**Assignment:** Of all the lines in the entries below, give again exactly those starting at the line containing "5: (1079, 598)" and ending at the line containing "34: (901, 57)", both ends included, and no others.

**Supplied data:**
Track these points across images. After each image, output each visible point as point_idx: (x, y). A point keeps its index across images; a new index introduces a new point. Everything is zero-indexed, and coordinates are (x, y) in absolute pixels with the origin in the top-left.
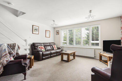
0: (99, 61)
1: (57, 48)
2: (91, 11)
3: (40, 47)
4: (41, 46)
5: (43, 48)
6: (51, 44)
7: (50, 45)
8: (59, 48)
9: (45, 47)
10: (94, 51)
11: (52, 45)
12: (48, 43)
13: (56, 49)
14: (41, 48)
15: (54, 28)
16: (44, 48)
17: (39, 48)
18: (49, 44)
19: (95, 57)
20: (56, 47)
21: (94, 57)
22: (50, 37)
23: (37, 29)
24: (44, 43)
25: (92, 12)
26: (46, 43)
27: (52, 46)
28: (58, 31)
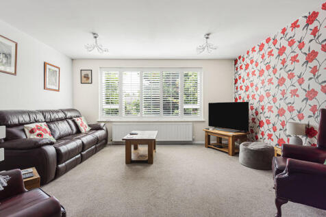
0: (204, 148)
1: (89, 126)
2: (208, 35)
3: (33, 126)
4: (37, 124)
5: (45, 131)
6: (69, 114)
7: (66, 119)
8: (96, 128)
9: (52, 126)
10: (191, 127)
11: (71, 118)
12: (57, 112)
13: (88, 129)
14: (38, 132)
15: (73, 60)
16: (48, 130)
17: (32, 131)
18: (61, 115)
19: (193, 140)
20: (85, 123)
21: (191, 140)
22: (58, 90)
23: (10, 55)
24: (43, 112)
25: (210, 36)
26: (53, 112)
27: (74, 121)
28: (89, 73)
...
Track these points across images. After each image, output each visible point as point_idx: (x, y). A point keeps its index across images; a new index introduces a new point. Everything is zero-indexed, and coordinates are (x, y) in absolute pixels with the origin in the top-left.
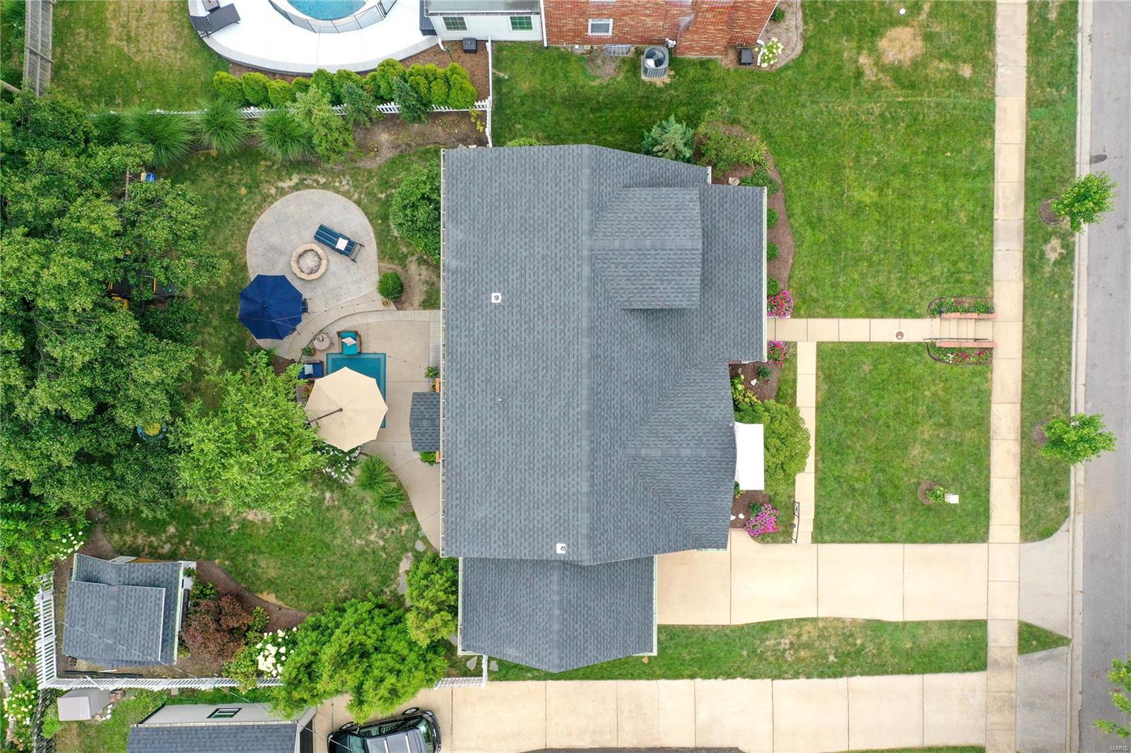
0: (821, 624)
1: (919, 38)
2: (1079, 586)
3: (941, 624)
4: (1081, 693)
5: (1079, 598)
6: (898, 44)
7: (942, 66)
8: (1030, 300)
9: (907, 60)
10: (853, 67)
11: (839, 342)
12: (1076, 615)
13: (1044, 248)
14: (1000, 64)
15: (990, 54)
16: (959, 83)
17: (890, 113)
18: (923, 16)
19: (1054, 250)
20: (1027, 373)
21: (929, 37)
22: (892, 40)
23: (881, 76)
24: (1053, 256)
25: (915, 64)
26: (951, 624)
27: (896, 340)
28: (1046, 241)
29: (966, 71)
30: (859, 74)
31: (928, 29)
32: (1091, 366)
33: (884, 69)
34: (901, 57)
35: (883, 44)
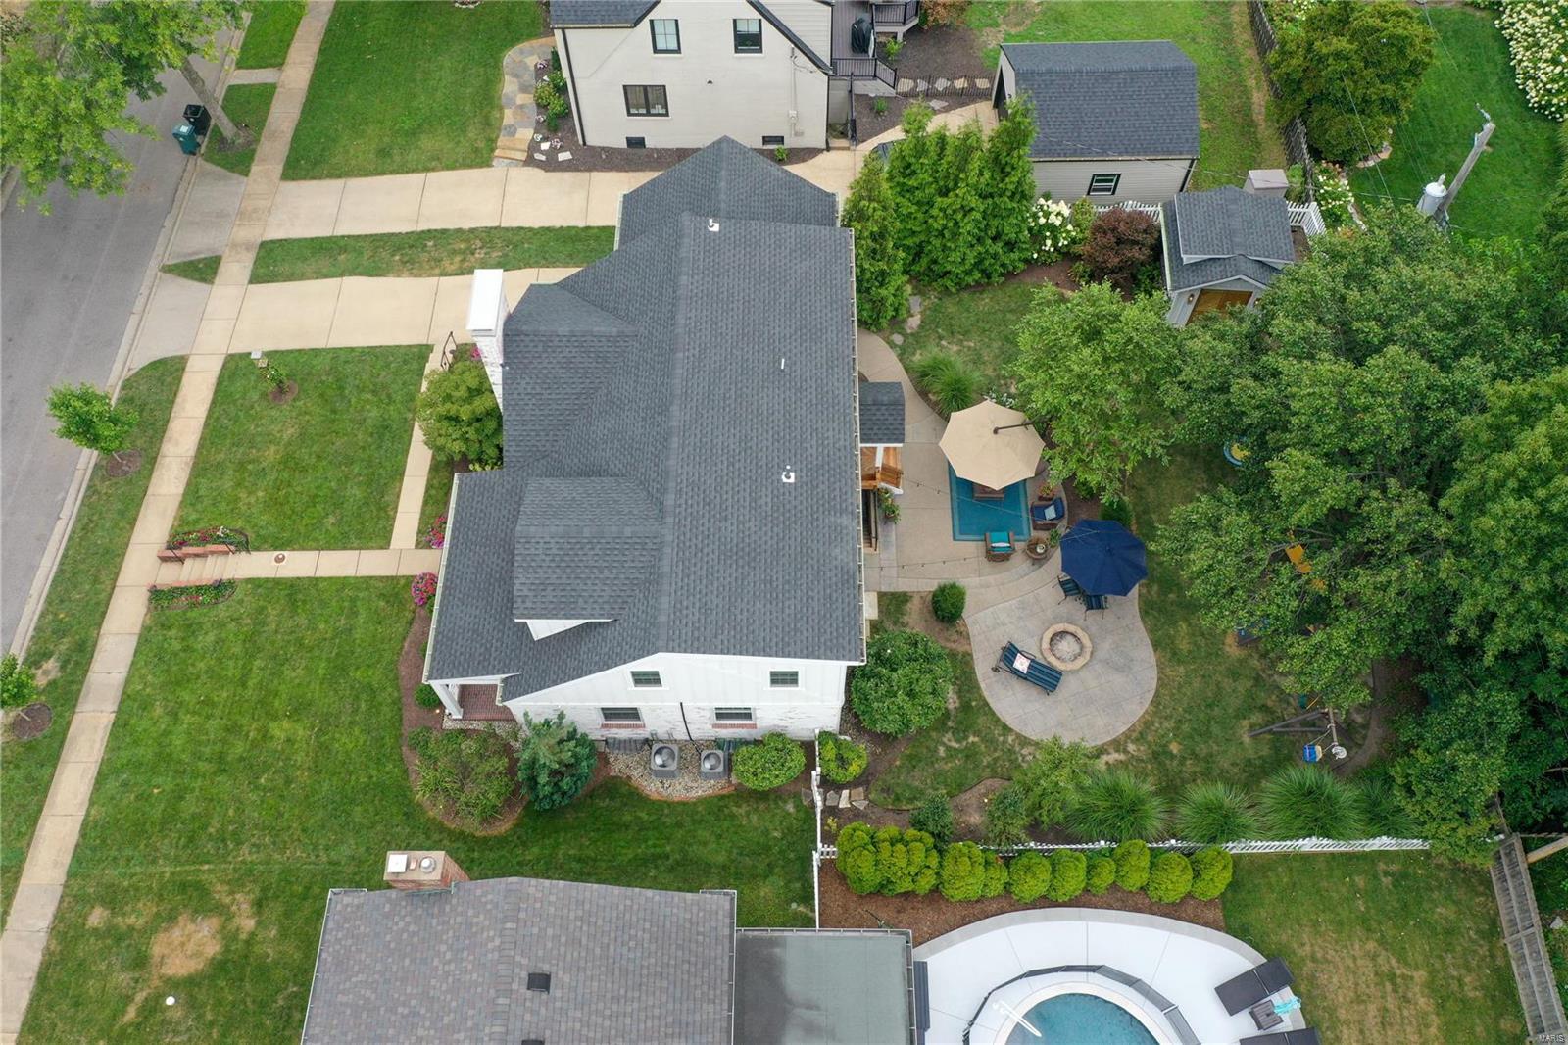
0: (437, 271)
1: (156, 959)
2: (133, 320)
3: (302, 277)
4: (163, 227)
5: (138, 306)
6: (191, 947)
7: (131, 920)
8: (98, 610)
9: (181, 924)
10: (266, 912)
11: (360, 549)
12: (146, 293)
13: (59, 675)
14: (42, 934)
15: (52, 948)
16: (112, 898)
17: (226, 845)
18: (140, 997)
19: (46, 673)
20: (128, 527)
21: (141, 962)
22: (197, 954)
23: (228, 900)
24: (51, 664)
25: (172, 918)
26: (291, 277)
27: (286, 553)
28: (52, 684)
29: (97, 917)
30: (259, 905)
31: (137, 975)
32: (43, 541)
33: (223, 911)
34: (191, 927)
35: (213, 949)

**Solution for this problem:**
5: (1079, 598)
6: (898, 44)
7: (942, 66)
8: (1030, 300)
9: (907, 60)
10: (853, 67)
11: (839, 342)
12: (1076, 615)
13: (1044, 248)
14: (1000, 64)
15: (990, 54)
16: (959, 83)
17: (890, 113)
18: (923, 16)
19: (1054, 250)
20: (1027, 373)
21: (929, 37)
22: (892, 40)
23: (881, 76)
24: (1053, 256)
25: (915, 64)
26: (951, 624)
27: (896, 340)
28: (1046, 241)
29: (966, 71)
30: (859, 74)
31: (928, 29)
32: (1091, 366)
33: (884, 69)
34: (901, 57)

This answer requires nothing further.